Everyone knows that music consumption has changed. Hell, even the gramophone and the development of the recording industry were a change. The growth and domination of recording companies and studios is also a recent phenomenon when we think of human development over the past centuries.

Yes, it is a pity that studios with such a rich history such as the Hit Factory, Sorcerer Sounds and Cello Studios close. Abbey Road could one day close too (dare I say it). But it was also a pity that I had to throw out my collection of cassettes when CDs became the norm!

Yes, there must be a certain “uumph” if you were to record in the same space as Springsteen or Stevie Wonder. There must be a magic in the air. There must be security in knowing there are top notch engineers at your disposal. It must be one hell-uv-a feeling to walk along those corridors and rub of the same mixing desk (if it’s still there!).

I think that Scott Oranburg is being a bit alarmist and pessimistic about the whole thing. Life goes on, man! If a video rental doesn’t switch from VHS to DVD, it goes under. If a recording company can’t keep up with the changes, it goes under. Same with a studio or any other business.

I don’t agree that computers are leading to the detriment of music. I am sure they said the same when Bartolomeo Cristofori invented the piano! All that nice music that was composed for the harpsichord gone to waste! And when Bach started introducing new compositional ideas. Too radical to be music? Or Beethoven when he rebelled against everything before him!!
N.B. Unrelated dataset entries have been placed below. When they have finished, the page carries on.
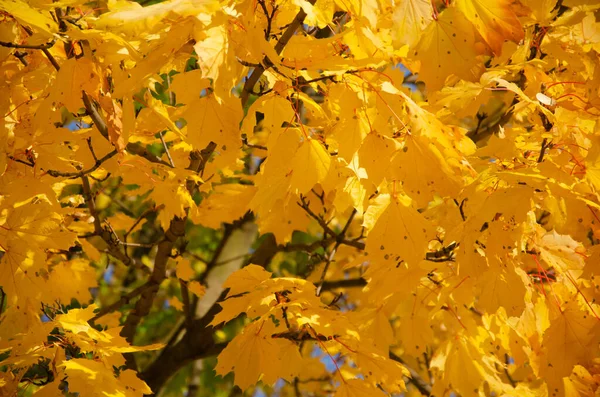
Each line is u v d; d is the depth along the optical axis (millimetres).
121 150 2215
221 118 2033
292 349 2811
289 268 5734
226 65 1789
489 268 2387
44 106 2160
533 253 2732
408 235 2236
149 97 2613
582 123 2492
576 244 2584
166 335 6137
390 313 3104
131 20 1704
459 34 1854
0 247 2473
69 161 2678
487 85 2377
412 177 2088
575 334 2607
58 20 2096
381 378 2699
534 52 2605
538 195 2299
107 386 2357
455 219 2582
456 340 3174
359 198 2436
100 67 2148
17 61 2451
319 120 2730
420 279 2846
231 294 2637
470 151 2453
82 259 3812
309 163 2102
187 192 3016
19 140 2432
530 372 3971
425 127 2018
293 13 2277
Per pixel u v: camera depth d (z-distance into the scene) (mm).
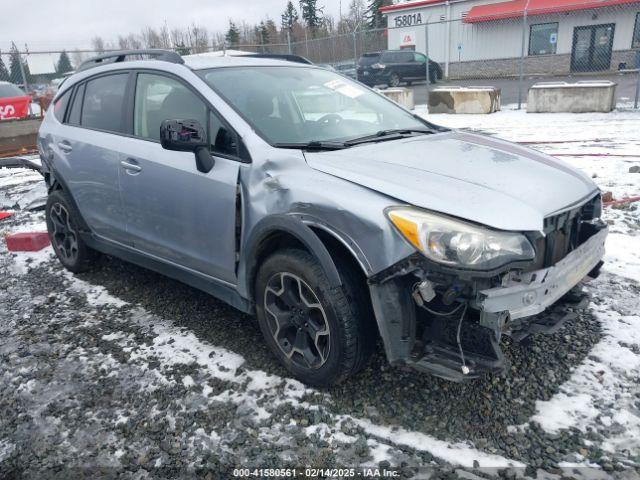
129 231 3762
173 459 2387
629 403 2568
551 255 2504
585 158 7773
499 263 2229
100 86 4082
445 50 27797
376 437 2441
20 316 3842
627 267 4027
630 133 9742
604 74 24156
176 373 3008
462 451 2328
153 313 3758
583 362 2885
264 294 2896
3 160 5453
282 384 2855
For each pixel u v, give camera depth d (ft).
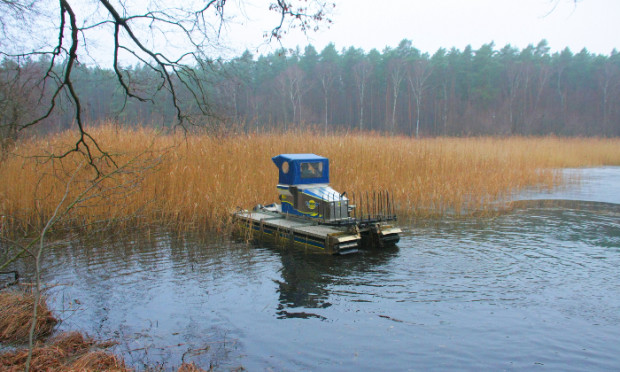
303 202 37.63
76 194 40.78
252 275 28.43
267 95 134.41
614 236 37.52
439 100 177.06
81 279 27.96
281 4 27.14
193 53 28.02
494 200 56.29
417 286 26.04
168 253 33.55
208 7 26.08
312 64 169.68
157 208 43.86
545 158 92.89
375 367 17.57
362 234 35.81
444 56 188.14
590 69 198.59
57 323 21.81
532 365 17.63
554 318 21.66
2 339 20.08
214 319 22.04
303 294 25.07
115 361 17.58
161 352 18.93
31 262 31.48
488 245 34.83
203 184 45.06
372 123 170.91
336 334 20.31
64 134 47.70
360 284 26.48
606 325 20.89
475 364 17.71
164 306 23.70
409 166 59.62
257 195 47.06
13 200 39.55
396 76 158.20
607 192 63.62
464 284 26.27
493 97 174.09
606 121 172.76
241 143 52.90
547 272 28.25
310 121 134.92
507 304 23.34
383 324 21.22
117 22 24.38
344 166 55.57
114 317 22.45
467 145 82.48
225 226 42.09
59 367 16.98
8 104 33.65
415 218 45.88
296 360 18.17
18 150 42.68
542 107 177.78
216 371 17.37
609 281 26.53
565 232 39.19
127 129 51.47
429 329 20.67
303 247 34.78
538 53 205.57
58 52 26.23
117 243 36.37
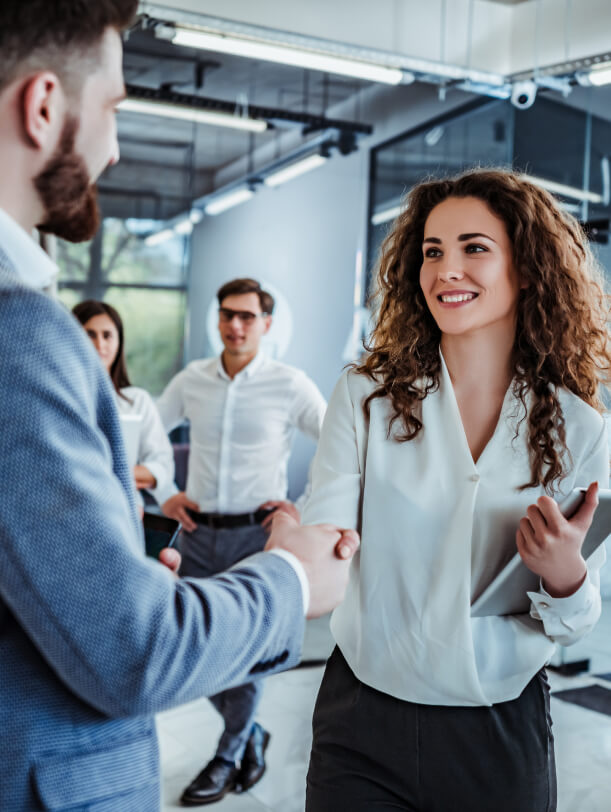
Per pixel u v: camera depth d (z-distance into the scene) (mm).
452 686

I know that I can produce music to a certain level in my home-studio. But I am not an engineer. I can play some instruments. I can record into my DAW and do some processing. I am constantly improving. BUT if I want to produce something to a PROFESSIONAL and, dare I say it, COMERCIAL level, then, I feel I would have to take my material, done to the best of my ability, to a professional studio and engineer. I don’t expect I will every rise to the level of availing of the quality and magic of a Hit Factory or an Abbey Road (to name just two). But a decent professional studio might be ideal to give it the final touches.

And all this talk about mediocre performers cleaned up with pitch correction software. If I want to sing on my tracks (and I am not a TRAINED singer), then I will do what I have to to improve my voice to the level I feel acceptable (ie take lesson or whatever) or else I will go and find/hire a singer to do it for me.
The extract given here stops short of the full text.